“I’ll eat you up!” my grandmother would cry. “I’ll have you on toast! You’ll be the jam!”
She frightened me, this woman who raised me, and not only because she wanted to consume whoever and whatever she loved, but because from the beginning I knew we were the same: everything we felt, we felt furiously.
Our house itself was mad. She loved cats, so we had seventeen. She loved Chanel No. 5, she loved dark red, she loved steak and Lindt bittersweet chocolate—she loved these all so well that she never considered other scents or colors or flavors; it was clear that she would drown herself in these. When she bought another kind of chocolate, it was only to make sure that it was less desirable. The pleasure of her brief infidelity was that it reconfirmed her passion for Lindt bittersweet.
Raised by such a woman, I was not taught to temper my nature; I succumbed to my own furious loves and went out into the world to follow them.

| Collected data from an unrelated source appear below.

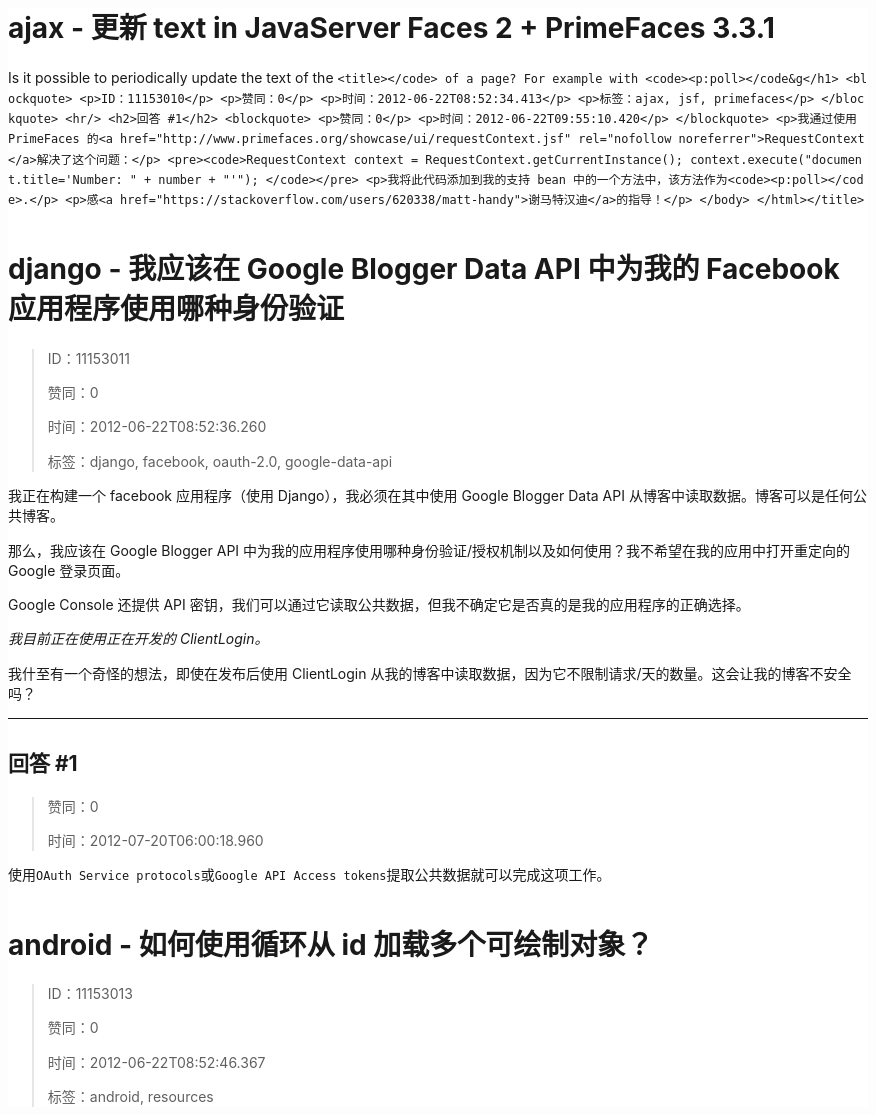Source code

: # ajax - 更新 text in JavaServer Faces 2 + PrimeFaces 3.3.1

Is it possible to periodically update the text of the `<title></code> of a page? For example with <code><p:poll></code&g</h1> <blockquote> <p>ID：11153010</p> <p>赞同：0</p> <p>时间：2012-06-22T08:52:34.413</p> <p>标签：ajax, jsf, primefaces</p> </blockquote> <hr/> <h2>回答 #1</h2> <blockquote> <p>赞同：0</p> <p>时间：2012-06-22T09:55:10.420</p> </blockquote> <p>我通过使用 PrimeFaces 的<a href="http://www.primefaces.org/showcase/ui/requestContext.jsf" rel="nofollow noreferrer">RequestContext</a>解决了这个问题：</p> <pre><code>RequestContext context = RequestContext.getCurrentInstance(); context.execute("document.title='Number: " + number + "'"); </code></pre> <p>我将此代码添加到我的支持 bean 中的一个方法中，该方法作为<code><p:poll></code>.</p> <p>感<a href="https://stackoverflow.com/users/620338/matt-handy">谢马特汉迪</a>的指导！</p> </body> </html></title>`

# django - 我应该在 Google Blogger Data API 中为我的 Facebook 应用程序使用哪种身份验证

> ID：11153011
> 
> 赞同：0
> 
> 时间：2012-06-22T08:52:36.260
> 
> 标签：django, facebook, oauth-2.0, google-data-api

我正在构建一个 facebook 应用程序（使用 Django），我必须在其中使用 Google Blogger Data API 从博客中读取数据。博客可以是任何公共博客。

那么，我应该在 Google Blogger API 中为我的应用程序使用哪种身份验证/授权机制以及如何使用？我不希望在我的应用中打开重定向的 Google 登录页面。

Google Console 还提供 API 密钥，我们可以通过它读取公共数据，但我不确定它是否真的是我的应用程序的正确选择。

*我目前正在使用正在开发的 ClientLogin。*

我什至有一个奇怪的想法，即使在发布后使​​用 ClientLogin 从我的博客中读取数据，因为它不限制请求/天的数量。这会让我的博客不安全吗？

* * *

## 回答 #1

> 赞同：0
> 
> 时间：2012-07-20T06:00:18.960

使用`OAuth Service protocols`或`Google API Access tokens`提取公共数据就可以完成这项工作。

# android - 如何使用循环从 id 加载多个可绘制对象？

> ID：11153013
> 
> 赞同：0
> 
> 时间：2012-06-22T08:52:46.367
> 
> 标签：android, resources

But I always came back; I couldn’t stay away from my grandmother for long, and I’d pick her up to hug her. She hated that; she’d kick and I liked to feel her kicking.
Passion isn’t tender; it’s not kind, unless kindness is bait: Passion can appear kind for as long as it takes to ensnare its object. Those of us at the mercy of a passionate nature are children of Siva, a Hindu god with four arms, wrapped in tiger skin, mounted on a bull: god of paradox, savior of those he doesn’t annihilate, chief among vampires.

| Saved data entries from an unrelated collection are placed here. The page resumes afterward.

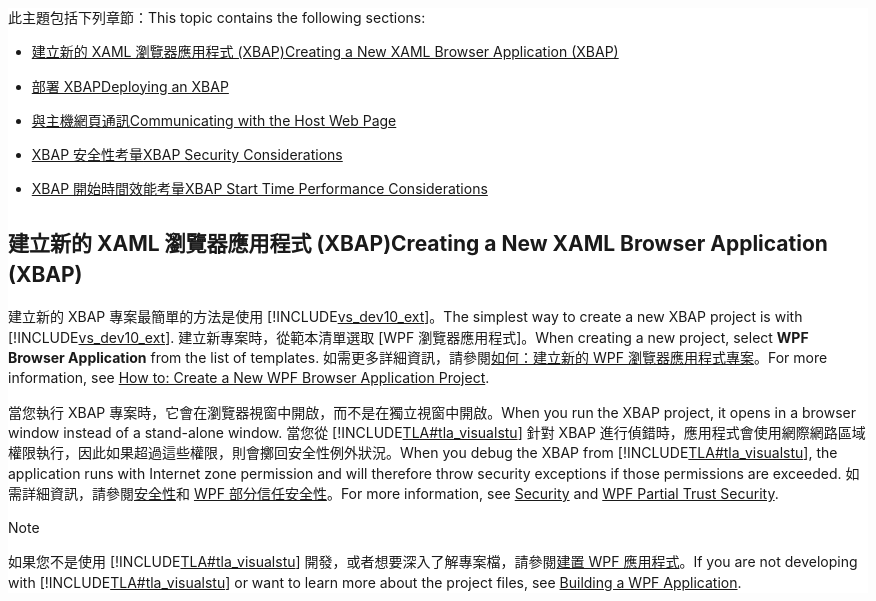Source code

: <span data-ttu-id="59adc-108">此主題包括下列章節：</span><span class="sxs-lookup"><span data-stu-id="59adc-108">This topic contains the following sections:</span></span>  
  
-   [<span data-ttu-id="59adc-109">建立新的 XAML 瀏覽器應用程式 (XBAP)</span><span class="sxs-lookup"><span data-stu-id="59adc-109">Creating a New XAML Browser Application (XBAP)</span></span>](#creating_a_new_xaml_browser_application_xbap)  
  
-   [<span data-ttu-id="59adc-110">部署 XBAP</span><span class="sxs-lookup"><span data-stu-id="59adc-110">Deploying an XBAP</span></span>](#deploying_a_xbap)  
  
-   [<span data-ttu-id="59adc-111">與主機網頁通訊</span><span class="sxs-lookup"><span data-stu-id="59adc-111">Communicating with the Host Web Page</span></span>](#communicating_with_the_host_web_page)  
  
-   [<span data-ttu-id="59adc-112">XBAP 安全性考量</span><span class="sxs-lookup"><span data-stu-id="59adc-112">XBAP Security Considerations</span></span>](#xbap_security_considerations)  
  
-   [<span data-ttu-id="59adc-113">XBAP 開始時間效能考量</span><span class="sxs-lookup"><span data-stu-id="59adc-113">XBAP Start Time Performance Considerations</span></span>](#xbap_start_time_performance_considerations)  
  
<a name="creating_a_new_xaml_browser_application_xbap"></a>   
## <a name="creating-a-new-xaml-browser-application-xbap"></a><span data-ttu-id="59adc-114">建立新的 XAML 瀏覽器應用程式 (XBAP)</span><span class="sxs-lookup"><span data-stu-id="59adc-114">Creating a New XAML Browser Application (XBAP)</span></span>  
 <span data-ttu-id="59adc-115">建立新的 XBAP 專案最簡單的方法是使用 [!INCLUDE[vs_dev10_ext](../../../../includes/vs-dev10-ext-md.md)]。</span><span class="sxs-lookup"><span data-stu-id="59adc-115">The simplest way to create a new XBAP project is with [!INCLUDE[vs_dev10_ext](../../../../includes/vs-dev10-ext-md.md)].</span></span> <span data-ttu-id="59adc-116">建立新專案時，從範本清單選取 [WPF 瀏覽器應用程式]。</span><span class="sxs-lookup"><span data-stu-id="59adc-116">When creating a new project, select **WPF Browser Application** from the list of templates.</span></span> <span data-ttu-id="59adc-117">如需更多詳細資訊，請參閱[如何：建立新的 WPF 瀏覽器應用程式專案](http://msdn.microsoft.com/library/72ef4d90-e163-42a1-8df0-ea7ccfd1901f)。</span><span class="sxs-lookup"><span data-stu-id="59adc-117">For more information, see [How to: Create a New WPF Browser Application Project](http://msdn.microsoft.com/library/72ef4d90-e163-42a1-8df0-ea7ccfd1901f).</span></span>  
  
 <span data-ttu-id="59adc-118">當您執行 XBAP 專案時，它會在瀏覽器視窗中開啟，而不是在獨立視窗中開啟。</span><span class="sxs-lookup"><span data-stu-id="59adc-118">When you run the XBAP project, it opens in a browser window instead of a stand-alone window.</span></span> <span data-ttu-id="59adc-119">當您從 [!INCLUDE[TLA#tla_visualstu](../../../../includes/tlasharptla-visualstu-md.md)] 針對 XBAP 進行偵錯時，應用程式會使用網際網路區域權限執行，因此如果超過這些權限，則會擲回安全性例外狀況。</span><span class="sxs-lookup"><span data-stu-id="59adc-119">When you debug the XBAP from [!INCLUDE[TLA#tla_visualstu](../../../../includes/tlasharptla-visualstu-md.md)], the application runs with Internet zone permission and will therefore throw security exceptions if those permissions are exceeded.</span></span> <span data-ttu-id="59adc-120">如需詳細資訊，請參閱[安全性](../../../../docs/framework/wpf/security-wpf.md)和 [WPF 部分信任安全性](../../../../docs/framework/wpf/wpf-partial-trust-security.md)。</span><span class="sxs-lookup"><span data-stu-id="59adc-120">For more information, see [Security](../../../../docs/framework/wpf/security-wpf.md) and [WPF Partial Trust Security](../../../../docs/framework/wpf/wpf-partial-trust-security.md).</span></span>  
  
> [!NOTE]
>  <span data-ttu-id="59adc-121">如果您不是使用 [!INCLUDE[TLA#tla_visualstu](../../../../includes/tlasharptla-visualstu-md.md)] 開發，或者想要深入了解專案檔，請參閱[建置 WPF 應用程式](../../../../docs/framework/wpf/app-development/building-a-wpf-application-wpf.md)。</span><span class="sxs-lookup"><span data-stu-id="59adc-121">If you are not developing with [!INCLUDE[TLA#tla_visualstu](../../../../includes/tlasharptla-visualstu-md.md)] or want to learn more about the project files, see [Building a WPF Application](../../../../docs/framework/wpf/app-development/building-a-wpf-application-wpf.md).</span></span>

The vampire is our mascot and our caution: lustful monster, creature who loves life too much to bear to part with it, who loves it so foolishly that he ends up damned to eternal unlife, to unslakable thirst. Those afflicted by passion always want to eat or drink up the object of their desire, because what—who—they love (or hate) inspires such intensity of feeling, they are afraid it will obliterate them. It’s eat or be eaten.
My grandmother and I made ourselves sick on Lindt bittersweet chocolate, on that and on other loves.